= Social reserves =

Social Reserves refer to the intangible ties that bind a country together. As a resource, they may be compared to a country's financial reserves. The term bears some similarity to the Bhutanese concept of Gross national happiness in that it attempts to value quality of life in a way that goes beyond traditional economic indicators.

The term was coined in November 2013 by Singapore President Dr Tony Tan at an event organised by St. Joseph's Institution, Singapore.

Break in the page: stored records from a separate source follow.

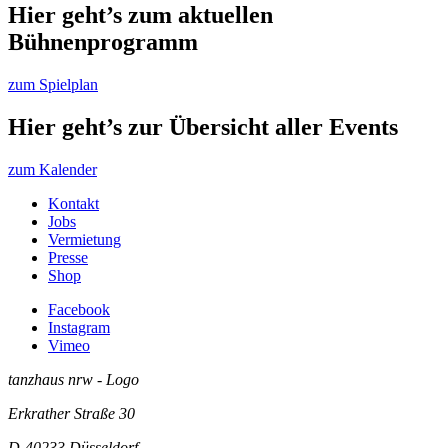
Hier geht’s zum aktuellen
Bühnenprogramm
zum Spielplan
Hier geht’s zur Übersicht aller Events
zum Kalender
Kontakt
Jobs
Vermietung
Presse
Shop
Facebook
Instagram
Vimeo
tanzhaus nrw - Logo
Erkrather Straße 30
D-40233
Düsseldorf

Speaking in a lecture series on leadership, President Tan said:

”The social reserves of a nation are the intangible ties that bind us to one another, and make a nation greater than the sum of individual citizens. [They] are the goodwill that makes us look out for one another even during difficult times, the resilience to overcome challenges and constraints, and the tenacity to progress as individuals and as a nation.”

Singapore maintains large financial reserves, primarily through two sovereign wealth funds. The Government of Singapore Investment Corporation (GIC) manages Singapore's foreign reserves; Temasek Holdings is an investment company owned by the Government of Singapore. Prior to running for Singapore's elected presidency, President Tony Tan was executive director of GIC.

An example of an effort to build up social reserves, he said, was the way that he had expanded Singapore's President's Challenge charity event to go beyond fund-raising to promote volunteerism and social entrepreneurship.